Page Setup and Auto-Scrolling Viewport
The viewport automatically tracks dynamic layout adjustments. When a card expands, collapses, or is added to the list, the viewport updates its scroll position, keeping the user pinned to the bottom of the conversation window.
Rendering Assistant Message Parts
The assistant message component parses incoming message parts. Text parts are rendered as conversational bubbles, while tool-call parts are directed to a custom tool renderer. Once a tool execution completes, the tool renderer resolves the widget dynamically and injects the returned properties directly into the visual component.
Interactive Database Updating (Status & Completion Cycling)
Visual cards in the chat feed are not static mockups; they are functional mini-dashboards that support inline updates, such as toggling a reminder checklist or cycling a client's status.
The Unified PATCH Handler
The application exposes a single API PATCH handler. When interactive buttons on cards are clicked, they trigger background HTTP requests containing the item ID and the updated properties.
Optimistic UI Cycling
To keep the experience fast and responsive, the visual cards implement optimistic updates. Clicking a reminder's checkbox immediately toggles its checkmark status in the React state. The component simultaneously dispatches a PATCH request to the server. If the network request fails, the UI gracefully rolls back to its original state, ensuring that the frontend remains consistent with the database.

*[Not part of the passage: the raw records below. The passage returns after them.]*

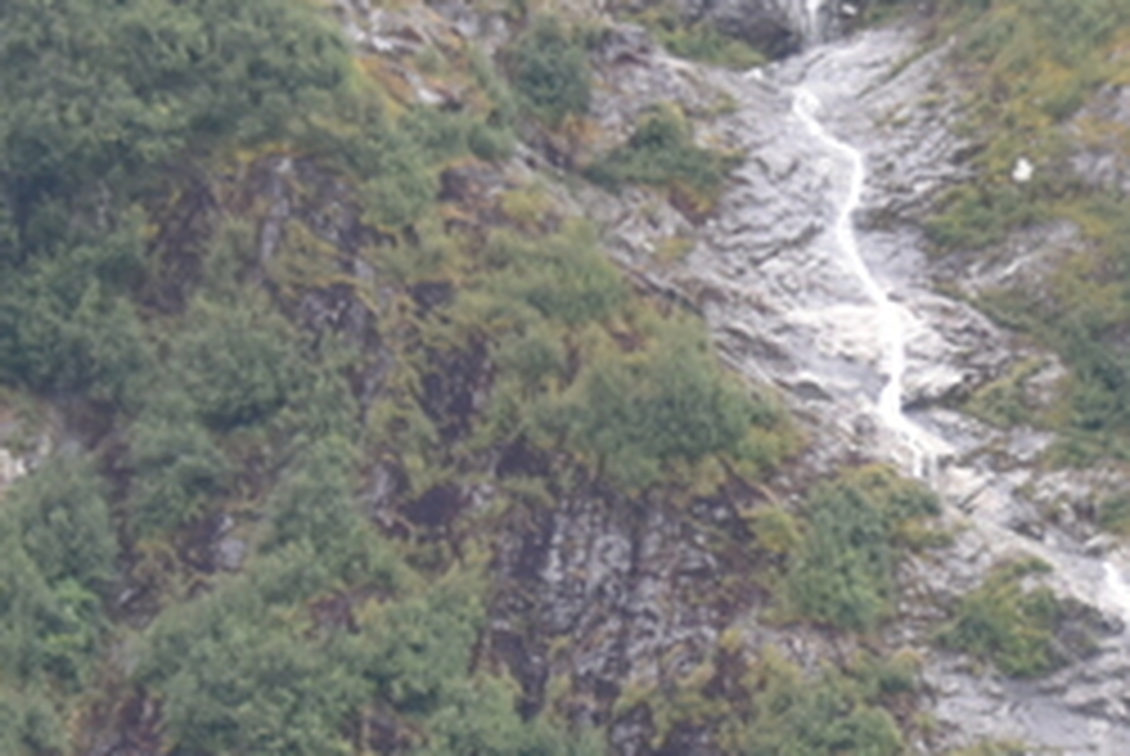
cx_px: 1270
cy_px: 1008
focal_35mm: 316
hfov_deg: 6.5
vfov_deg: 4.3
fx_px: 9930
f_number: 4.8
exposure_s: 1/125
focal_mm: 62
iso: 500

Dynamic Data Flow Walkthrough
When a user submits a query like "List scheduled reminders", the following workflow occurs:
- Composer Submission: The user submits input in the chat composer.
- ADK Stream Start: The runtime sends the input to the ADK API endpoint.

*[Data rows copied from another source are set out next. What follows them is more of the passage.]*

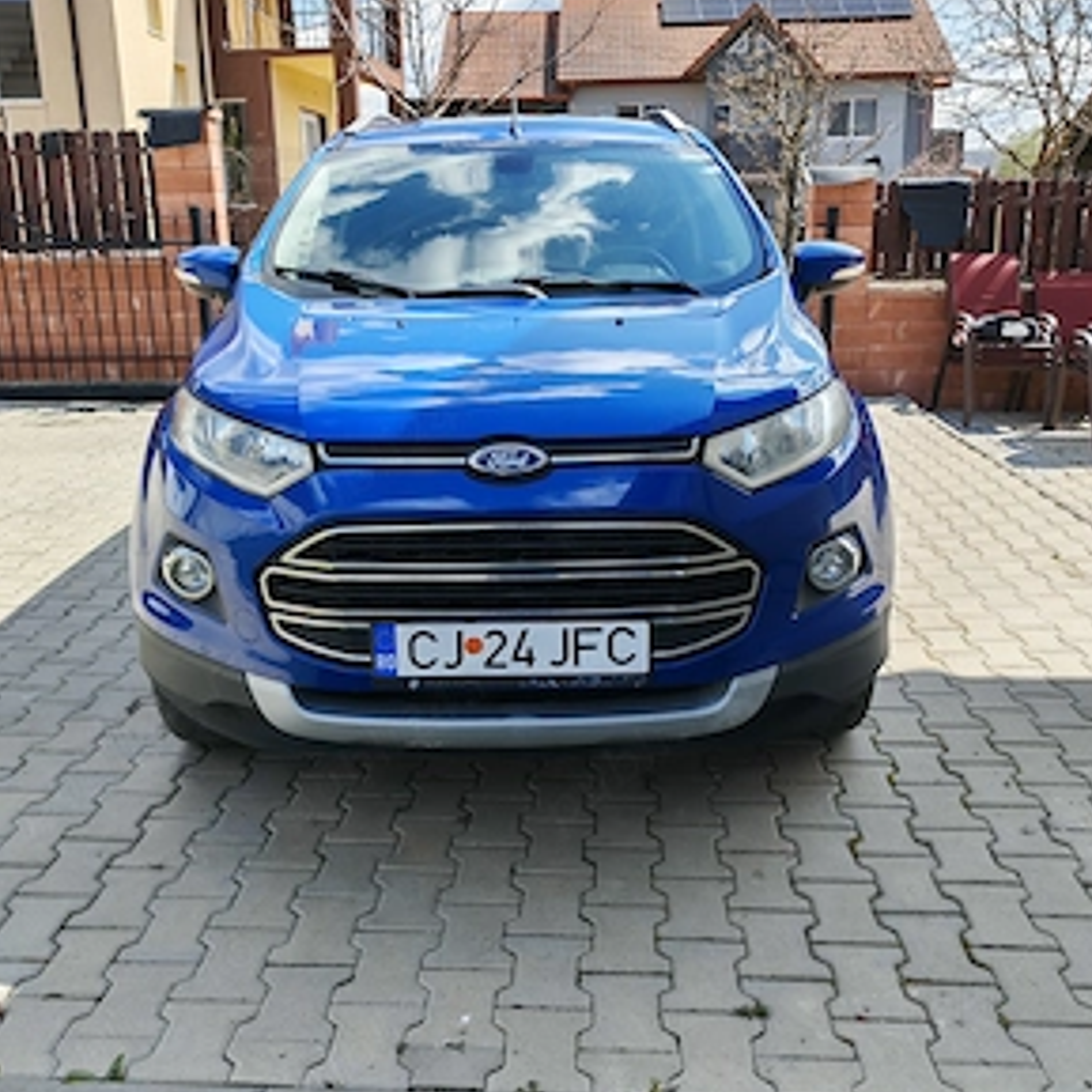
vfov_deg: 49.7
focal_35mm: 33
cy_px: 510
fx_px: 1178
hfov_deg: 49.7
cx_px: 533
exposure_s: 1/910
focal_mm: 6.12
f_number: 1.9
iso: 50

- Multi-Agent Routing: The Coordinator agent analyzes the prompt and transfers execution to the CRM Orchestrator, which delegates it to the Reminder Agent.
- Tool Execution: The Reminder Agent executes the reminder listing tool, specifying the list presentation intent.
- Data Retrieval: The tool reads matching tasks from the local JSON database.
- Conversational Synthesis: The agent synthesizes a short confirmation message, transmitting it along with the tool results.
- Frontend Card Rendering: The client intercepts the tool result. The resolver identifies the datatype as reminders and the intent as a list, rendering the Reminder List Card in the viewport.
- Interactive Update: If the user checks off a task on the rendered card, the component optimistically updates the checkbox and performs a PATCH request to persist the completion state.
- Auto-Scroll Adjustment: The viewport adjusts scroll positions automatically as visual layouts animate into view.
Why This Pattern is a Game Changer
- Robust Type Safety: Instead of parsing flaky natural language responses, we rely on structured tool outputs. If a card is rendered, we know exactly what data fields are present.
- Infinite UI Extensibility: Adding a new card is as simple as creating a new React component and mapping it to a presentation intent in the registry.
- Better UX: Admins can immediately verify what the AI did, preview the changes, and take quick actions (like editing or duplicating) without having to write more chat prompts.
By intercepting your agent's event stream and routing tool results through a client-side component registry, you can turn plain text chat streams into interactive, actionable dashboards that feel like true software products.